**TASK DIRECTIONS:** Below are records; count the lines that hold the string "from" and give only the count.

■ ■ ■

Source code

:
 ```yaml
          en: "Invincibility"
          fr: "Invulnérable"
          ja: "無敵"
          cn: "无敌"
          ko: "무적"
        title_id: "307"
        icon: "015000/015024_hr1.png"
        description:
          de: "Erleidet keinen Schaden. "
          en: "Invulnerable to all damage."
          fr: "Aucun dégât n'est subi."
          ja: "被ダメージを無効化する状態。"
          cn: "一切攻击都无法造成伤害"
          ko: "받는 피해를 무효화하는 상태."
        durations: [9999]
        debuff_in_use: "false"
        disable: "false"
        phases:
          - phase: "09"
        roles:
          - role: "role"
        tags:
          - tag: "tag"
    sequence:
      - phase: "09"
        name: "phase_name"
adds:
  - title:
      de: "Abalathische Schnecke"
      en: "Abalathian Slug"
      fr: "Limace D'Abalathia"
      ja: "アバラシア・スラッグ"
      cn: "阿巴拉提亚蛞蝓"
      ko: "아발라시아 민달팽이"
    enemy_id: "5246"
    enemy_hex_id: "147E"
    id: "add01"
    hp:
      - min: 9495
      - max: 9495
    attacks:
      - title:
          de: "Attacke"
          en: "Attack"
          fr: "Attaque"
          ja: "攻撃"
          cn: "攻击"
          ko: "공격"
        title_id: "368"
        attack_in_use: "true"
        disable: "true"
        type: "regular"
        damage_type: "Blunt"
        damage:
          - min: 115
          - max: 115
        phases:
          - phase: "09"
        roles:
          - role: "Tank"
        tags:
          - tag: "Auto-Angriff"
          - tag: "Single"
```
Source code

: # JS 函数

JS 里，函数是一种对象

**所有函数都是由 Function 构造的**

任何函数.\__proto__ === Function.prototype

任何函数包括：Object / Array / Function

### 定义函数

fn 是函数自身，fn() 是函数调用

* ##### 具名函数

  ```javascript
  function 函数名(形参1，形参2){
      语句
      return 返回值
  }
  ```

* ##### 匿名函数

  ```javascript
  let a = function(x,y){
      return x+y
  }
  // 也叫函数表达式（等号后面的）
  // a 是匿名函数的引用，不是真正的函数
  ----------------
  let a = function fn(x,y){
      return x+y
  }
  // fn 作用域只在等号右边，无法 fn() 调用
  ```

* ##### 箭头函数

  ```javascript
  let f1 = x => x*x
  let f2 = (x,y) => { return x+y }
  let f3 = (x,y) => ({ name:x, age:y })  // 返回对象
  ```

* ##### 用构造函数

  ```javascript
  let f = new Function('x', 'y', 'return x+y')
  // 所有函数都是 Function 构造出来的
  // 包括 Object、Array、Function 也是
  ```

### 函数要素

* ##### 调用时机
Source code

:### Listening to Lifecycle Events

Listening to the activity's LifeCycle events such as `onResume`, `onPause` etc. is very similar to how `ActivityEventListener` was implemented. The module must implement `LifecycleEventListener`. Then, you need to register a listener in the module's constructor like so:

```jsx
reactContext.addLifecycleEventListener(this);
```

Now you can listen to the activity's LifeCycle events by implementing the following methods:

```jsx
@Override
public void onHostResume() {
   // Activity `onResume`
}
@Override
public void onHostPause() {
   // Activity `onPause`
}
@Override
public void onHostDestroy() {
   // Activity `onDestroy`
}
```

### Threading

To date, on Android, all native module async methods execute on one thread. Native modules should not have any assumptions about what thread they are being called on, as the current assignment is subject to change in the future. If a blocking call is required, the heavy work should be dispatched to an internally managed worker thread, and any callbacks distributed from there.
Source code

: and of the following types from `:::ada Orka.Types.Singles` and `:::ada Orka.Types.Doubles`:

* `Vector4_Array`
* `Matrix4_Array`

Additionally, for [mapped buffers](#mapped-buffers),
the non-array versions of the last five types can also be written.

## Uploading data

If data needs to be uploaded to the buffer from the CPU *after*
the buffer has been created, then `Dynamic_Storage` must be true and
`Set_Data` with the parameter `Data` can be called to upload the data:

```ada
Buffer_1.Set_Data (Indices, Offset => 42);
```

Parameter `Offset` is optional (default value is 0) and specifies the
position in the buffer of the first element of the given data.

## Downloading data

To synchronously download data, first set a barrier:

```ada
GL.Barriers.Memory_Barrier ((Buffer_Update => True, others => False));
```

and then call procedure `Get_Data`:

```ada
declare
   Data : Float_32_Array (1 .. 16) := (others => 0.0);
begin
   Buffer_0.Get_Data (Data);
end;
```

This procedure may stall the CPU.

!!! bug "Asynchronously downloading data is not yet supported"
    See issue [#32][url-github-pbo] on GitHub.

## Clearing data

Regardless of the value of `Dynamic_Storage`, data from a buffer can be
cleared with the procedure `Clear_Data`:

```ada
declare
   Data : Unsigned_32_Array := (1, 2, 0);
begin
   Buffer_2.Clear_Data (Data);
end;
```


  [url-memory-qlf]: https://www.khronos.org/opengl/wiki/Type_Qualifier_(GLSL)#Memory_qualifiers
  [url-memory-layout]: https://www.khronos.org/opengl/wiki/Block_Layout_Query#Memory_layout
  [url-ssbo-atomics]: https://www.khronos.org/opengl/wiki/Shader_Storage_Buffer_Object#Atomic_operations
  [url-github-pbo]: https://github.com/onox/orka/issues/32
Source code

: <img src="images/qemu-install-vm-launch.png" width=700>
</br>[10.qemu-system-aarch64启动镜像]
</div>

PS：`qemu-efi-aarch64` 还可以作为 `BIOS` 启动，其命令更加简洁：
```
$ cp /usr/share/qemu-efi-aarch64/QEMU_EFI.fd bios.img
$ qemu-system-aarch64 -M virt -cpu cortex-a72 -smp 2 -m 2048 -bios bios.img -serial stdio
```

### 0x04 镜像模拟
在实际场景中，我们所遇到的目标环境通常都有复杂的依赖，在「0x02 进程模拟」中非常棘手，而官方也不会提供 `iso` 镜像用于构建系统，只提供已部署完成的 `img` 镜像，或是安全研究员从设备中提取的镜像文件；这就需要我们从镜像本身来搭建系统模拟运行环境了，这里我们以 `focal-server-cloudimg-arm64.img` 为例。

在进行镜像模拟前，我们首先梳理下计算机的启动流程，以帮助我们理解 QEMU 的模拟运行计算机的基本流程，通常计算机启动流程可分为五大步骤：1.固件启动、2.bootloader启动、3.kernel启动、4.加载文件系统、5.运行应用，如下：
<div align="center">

■ ■ ■

**RESPONSE AREA:** 4